The Boy Scouts of America announced a new program April 15 to engage children naturally curious about fizzing, bubbling, building, designing, and much more. The new pilot program, called STEM Scouts, will roll out to 12 councils this fall and will give young people a new, fun way to discover science, technology, engineering, and math. The program launches at a time when careers in STEM-related fields are on the rise.
By increasing STEM learning opportunities and establishing partnerships with businesses and universities, STEM Scouts, through a hands-on learning environment, gives young people real experience in these fields and the opportunity to work closely with STEM educators and experts.
“As one of the leading youth-serving organizations, we have a responsibility to provide young people with new, relevant, and fresh programs and experiences that will have long-lasting impacts on their lives,” Wayne Brock, the BSA’s Chief Scout Executive, said. “Today’s youth crave hands-on learning experiences and STEM Scouts fills that need while honoring Scouting’s proven and impactful values and ideals. The success of the pilot program has given our movement direction on how we can continue to innovate our programs and help youth rethink how Scouting can impact their lives.”
The BSA launched the STEM Scouts pilot program in 2014 in Knoxville, Tennessee, giving youth both boys and girls a new way to learn about STEM outside of the classroom with the goal of establishing a long-term interest in one of these rapidly growing fields.

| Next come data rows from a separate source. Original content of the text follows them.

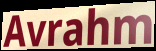
Avrahm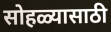
सोहळ्यासाठीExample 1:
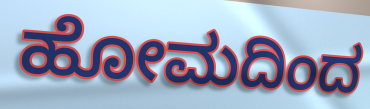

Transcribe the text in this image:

ಹೋಮದಿಂದ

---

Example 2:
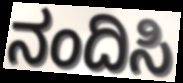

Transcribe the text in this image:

ನಂದಿಸಿ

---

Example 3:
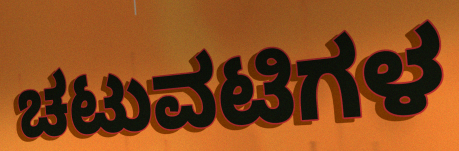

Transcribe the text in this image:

ಚಟುವಟಿಗಳ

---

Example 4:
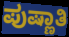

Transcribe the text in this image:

ಪುಷ್ಣಾತಿ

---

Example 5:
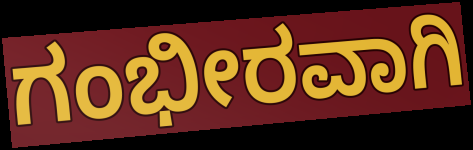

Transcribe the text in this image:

ಗಂಭೀರವಾಗಿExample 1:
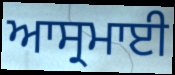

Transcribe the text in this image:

ਆਸ੍ਰਮਾਈ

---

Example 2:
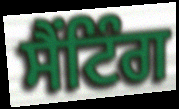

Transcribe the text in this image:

ਸੈਂਟਿੰਗ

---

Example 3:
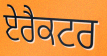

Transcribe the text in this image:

ਏਰੈਕਟਰ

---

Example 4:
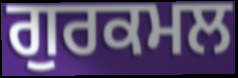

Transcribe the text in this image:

ਗੁਰਕਮਲ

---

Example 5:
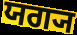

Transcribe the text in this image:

ਯਗ੍ਯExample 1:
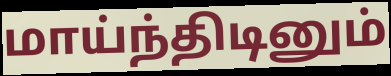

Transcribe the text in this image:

மாய்ந்திடினும்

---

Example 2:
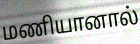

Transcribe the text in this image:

மணியானால்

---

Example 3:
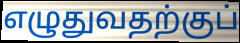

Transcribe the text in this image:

எழுதுவதற்குப்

Within six months of the pilot launch, school officials, teachers, and parents were already noticing a big difference.
“STEM Scouts seems to be the light switch for many of the kids, giving them hope and direction with their academics,” said Susan Martin, site resource coordinator at South Knoxville Elementary School, one of the schools affiliated with the pilot program. “The big differentiator with this program is that it combines academics with character-building skills, all in a fun, active environment. This has been the key to help students understand that learning can be fun.”
The pilot program served nearly 400 students and had an attendance rate of more than 90 percent. Schools reported that STEM Scouts helped students who had previously struggled in these areas improve their understanding of the subjects and become more interested in science, math, and technology. The rousing success of and interest in the pilot program enabled the BSA to extend the program to 12 additional councils and reach more youth.

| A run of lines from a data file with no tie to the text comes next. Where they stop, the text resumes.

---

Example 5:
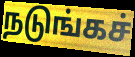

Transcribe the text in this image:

நடுங்கச்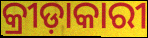
କ୍ରୀଡ଼ାକାରୀ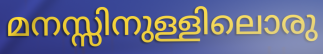
മനസ്സിനുള്ളിലൊരുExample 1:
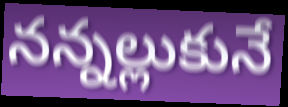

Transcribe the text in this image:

నన్నల్లుకునే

STEM Scouts will work closely with STEM professionals and conduct experiments that could lead to new inventions, technologies, machines, and medicines, and develop ideas that change lives. Through weekly meetings and four- to six-week modules that cover a variety of disciplines, STEM Scouts is designed to be fast paced, thought provoking, and fun. The coed program, available to elementary, middle, and high school students, provides a great opportunity for collaboration and gives all youth a chance to become STEM experts.
What’s more, STEM Scouts at the high school level have the opportunity to have their work peer-reviewed by scientists and engineers and then published, helping to increase their chances for college scholarships and program admissions. Additionally, each council will be encouraged to partner with a local university to aid in the execution of the program and provide resources and counsel to make sure the program is giving youth the latest in STEM education.

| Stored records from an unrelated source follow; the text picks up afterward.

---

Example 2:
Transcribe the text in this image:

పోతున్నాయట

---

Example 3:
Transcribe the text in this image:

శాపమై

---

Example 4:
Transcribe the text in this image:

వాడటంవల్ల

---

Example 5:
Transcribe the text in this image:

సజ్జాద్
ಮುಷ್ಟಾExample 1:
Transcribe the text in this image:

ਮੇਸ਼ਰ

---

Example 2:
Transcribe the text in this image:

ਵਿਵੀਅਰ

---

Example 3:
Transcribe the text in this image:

This new program will be delivered through chartered organizations and may be augmented with mobile STEM laboratories and STEM summer camps.
The following 12 councils have been selected to participate in the STEM Scouts program, pending their board approval:
Capitol Area Council; Austin, TX
Pathway to Adventure; Chicago, IL
Circle Ten Council; Dallas, TX
Denver Area Council; Denver, CO
Connecticut Rivers Council; East Hartford, CT
Sam Houston Area Council; Houston, TX
Crossroads of America Council; Indianapolis, IN
Middle Tennessee Council; Nashville, TN
Greater St. Louis Area Council; St. Louis, MO
Catalina Council; Tucson, AZ
Garden State Council; Westampton, NJ
Samoset Council; Weston, WI
“Fostering a strong STEM education is our organization’s best opportunity to boost the spirit of innovation and another way we’re helping all Scouts be prepared for life,” Brock said.